Sowalsky’s previous winemaking position was at Tetra, part of the Hill & Wollack Wine Estates. Prior to Tetra, he spent two years as the winemaker at William Hill Estate and six years at Robert Mondavi Winery in Oakville as associate winemaker for the Bordeaux varieties. Before joining Mondavi, Sowalsky was a research enologist for Robert Mondavi’s Woodbridge winery in Lodi, Handley Cellars in Philo, California, and Havens Wine Cellars in Napa.

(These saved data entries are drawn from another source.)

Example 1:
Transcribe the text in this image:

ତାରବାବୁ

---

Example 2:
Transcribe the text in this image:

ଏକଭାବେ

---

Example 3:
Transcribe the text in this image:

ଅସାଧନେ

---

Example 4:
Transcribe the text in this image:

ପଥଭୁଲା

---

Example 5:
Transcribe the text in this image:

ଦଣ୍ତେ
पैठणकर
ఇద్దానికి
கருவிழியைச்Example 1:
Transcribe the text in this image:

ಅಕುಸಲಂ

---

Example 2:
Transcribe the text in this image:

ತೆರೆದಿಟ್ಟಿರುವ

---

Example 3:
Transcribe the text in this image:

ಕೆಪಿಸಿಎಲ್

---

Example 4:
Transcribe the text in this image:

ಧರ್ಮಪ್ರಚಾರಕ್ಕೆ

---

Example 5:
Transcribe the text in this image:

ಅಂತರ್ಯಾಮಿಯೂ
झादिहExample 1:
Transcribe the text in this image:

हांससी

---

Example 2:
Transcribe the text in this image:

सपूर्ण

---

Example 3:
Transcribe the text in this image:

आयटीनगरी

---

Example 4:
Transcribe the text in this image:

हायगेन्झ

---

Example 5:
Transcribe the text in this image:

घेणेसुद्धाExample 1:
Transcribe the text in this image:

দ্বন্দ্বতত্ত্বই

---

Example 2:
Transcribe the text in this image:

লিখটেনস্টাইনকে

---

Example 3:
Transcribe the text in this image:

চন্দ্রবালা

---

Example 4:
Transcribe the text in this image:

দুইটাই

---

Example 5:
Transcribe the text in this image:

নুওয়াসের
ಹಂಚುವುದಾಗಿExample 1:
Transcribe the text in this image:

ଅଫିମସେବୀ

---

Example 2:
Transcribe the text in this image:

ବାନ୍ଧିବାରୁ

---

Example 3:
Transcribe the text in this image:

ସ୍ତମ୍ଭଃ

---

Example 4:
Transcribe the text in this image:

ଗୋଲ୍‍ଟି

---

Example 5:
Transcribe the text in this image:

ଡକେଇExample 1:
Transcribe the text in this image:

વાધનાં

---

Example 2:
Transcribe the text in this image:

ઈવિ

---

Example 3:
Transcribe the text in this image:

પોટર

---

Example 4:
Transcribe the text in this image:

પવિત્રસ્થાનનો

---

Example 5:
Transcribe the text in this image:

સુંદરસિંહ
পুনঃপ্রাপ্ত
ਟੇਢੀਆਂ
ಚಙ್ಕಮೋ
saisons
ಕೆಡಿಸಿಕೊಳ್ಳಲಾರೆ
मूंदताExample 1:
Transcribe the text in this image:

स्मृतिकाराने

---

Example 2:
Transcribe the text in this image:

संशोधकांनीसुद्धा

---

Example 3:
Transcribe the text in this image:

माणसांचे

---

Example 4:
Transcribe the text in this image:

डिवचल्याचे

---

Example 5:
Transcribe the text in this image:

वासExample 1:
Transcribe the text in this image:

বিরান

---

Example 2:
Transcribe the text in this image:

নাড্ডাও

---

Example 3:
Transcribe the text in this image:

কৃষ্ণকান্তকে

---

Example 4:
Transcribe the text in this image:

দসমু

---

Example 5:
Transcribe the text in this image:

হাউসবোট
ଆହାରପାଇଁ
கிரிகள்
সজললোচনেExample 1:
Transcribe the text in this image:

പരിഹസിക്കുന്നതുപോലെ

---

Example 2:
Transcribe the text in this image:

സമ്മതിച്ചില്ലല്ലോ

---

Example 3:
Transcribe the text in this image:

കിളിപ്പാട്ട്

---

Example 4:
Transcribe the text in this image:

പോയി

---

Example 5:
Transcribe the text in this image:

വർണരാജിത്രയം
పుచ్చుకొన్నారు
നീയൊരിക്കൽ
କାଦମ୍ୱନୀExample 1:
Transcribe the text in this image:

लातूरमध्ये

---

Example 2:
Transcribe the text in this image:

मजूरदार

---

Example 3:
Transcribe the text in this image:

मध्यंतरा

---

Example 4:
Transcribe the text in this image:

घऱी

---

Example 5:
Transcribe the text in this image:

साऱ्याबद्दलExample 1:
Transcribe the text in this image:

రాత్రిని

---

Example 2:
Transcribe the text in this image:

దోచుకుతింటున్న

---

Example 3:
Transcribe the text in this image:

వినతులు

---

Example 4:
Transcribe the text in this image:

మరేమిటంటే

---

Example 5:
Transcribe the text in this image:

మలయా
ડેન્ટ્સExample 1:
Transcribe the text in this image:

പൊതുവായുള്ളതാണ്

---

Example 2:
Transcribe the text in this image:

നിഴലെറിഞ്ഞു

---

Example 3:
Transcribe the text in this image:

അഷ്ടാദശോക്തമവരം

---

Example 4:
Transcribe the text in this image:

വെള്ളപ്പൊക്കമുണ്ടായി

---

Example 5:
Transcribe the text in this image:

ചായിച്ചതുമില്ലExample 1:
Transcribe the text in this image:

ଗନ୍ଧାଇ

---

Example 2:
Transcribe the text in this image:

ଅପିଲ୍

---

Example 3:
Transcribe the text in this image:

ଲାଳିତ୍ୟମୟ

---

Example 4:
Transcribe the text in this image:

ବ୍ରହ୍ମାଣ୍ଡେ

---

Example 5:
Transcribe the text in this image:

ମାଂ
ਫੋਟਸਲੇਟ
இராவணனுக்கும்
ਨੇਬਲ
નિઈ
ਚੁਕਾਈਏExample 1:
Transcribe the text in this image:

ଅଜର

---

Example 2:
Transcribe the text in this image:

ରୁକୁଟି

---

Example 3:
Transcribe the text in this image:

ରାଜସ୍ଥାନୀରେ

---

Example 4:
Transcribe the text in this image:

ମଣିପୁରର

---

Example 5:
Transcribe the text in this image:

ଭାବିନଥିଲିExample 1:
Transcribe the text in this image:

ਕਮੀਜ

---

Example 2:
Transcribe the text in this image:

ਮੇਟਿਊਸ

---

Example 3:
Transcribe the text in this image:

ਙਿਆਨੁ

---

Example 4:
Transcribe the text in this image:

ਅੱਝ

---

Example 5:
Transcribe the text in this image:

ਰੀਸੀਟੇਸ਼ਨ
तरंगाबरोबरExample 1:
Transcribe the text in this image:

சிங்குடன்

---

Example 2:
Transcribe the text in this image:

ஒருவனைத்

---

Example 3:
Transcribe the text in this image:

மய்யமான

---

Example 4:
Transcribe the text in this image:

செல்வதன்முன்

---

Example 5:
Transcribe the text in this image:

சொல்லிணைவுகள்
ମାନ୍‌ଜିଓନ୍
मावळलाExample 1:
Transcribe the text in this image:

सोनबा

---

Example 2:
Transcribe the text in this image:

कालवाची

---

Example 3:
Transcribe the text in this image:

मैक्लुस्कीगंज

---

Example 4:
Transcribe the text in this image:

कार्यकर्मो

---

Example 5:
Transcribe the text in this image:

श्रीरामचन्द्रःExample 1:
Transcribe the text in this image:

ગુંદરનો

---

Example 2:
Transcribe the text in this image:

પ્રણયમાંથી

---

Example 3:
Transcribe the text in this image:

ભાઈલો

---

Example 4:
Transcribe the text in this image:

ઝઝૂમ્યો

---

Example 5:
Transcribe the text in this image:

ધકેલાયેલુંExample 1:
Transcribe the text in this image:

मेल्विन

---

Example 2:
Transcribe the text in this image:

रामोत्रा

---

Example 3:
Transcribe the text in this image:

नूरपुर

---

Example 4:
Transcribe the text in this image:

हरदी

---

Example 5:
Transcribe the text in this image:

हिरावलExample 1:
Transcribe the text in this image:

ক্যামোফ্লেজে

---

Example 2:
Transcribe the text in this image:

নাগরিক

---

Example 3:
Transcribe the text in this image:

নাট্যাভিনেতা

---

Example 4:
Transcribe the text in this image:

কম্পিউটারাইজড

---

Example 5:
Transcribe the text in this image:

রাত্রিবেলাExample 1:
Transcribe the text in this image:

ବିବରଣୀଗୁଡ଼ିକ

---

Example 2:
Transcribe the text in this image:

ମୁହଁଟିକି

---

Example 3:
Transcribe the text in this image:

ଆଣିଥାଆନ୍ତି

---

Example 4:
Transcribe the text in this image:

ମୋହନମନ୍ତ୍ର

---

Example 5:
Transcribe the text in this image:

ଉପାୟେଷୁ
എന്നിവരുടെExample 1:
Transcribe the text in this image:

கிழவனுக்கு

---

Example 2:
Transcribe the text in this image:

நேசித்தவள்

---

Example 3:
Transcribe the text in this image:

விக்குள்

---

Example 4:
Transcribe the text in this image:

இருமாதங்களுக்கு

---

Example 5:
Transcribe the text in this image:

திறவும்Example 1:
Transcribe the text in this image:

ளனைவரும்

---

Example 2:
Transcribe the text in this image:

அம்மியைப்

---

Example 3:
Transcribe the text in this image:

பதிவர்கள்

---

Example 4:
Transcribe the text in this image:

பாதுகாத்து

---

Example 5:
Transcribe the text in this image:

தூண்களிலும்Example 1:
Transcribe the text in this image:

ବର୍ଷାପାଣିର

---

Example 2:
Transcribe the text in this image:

“I see winemaking as similar in some respects to jazz music: informed improvisation through a vision of individual style is key to success in either discipline,” notes Sowalsky. His philosophy involves becoming attuned to the particulars of a vineyard site and using his vast body of knowledge as a starting point for approaching each unique lot of grapes. Sowalsky’s passion for blending has been informed through many hours dedicated to tasting and experimenting with many hundreds of individual wine lots of each vintage.
Sowalsky’s education includes attending University of California at Davis, University of Maryland, California Culinary Academy and Amherst College. He is a published author and sits on the editorial review board of the American Journal of Enology and Viticulture. When not making wine or walking rows of vines, Sowalsky enjoys scuba diving, hiking and reading.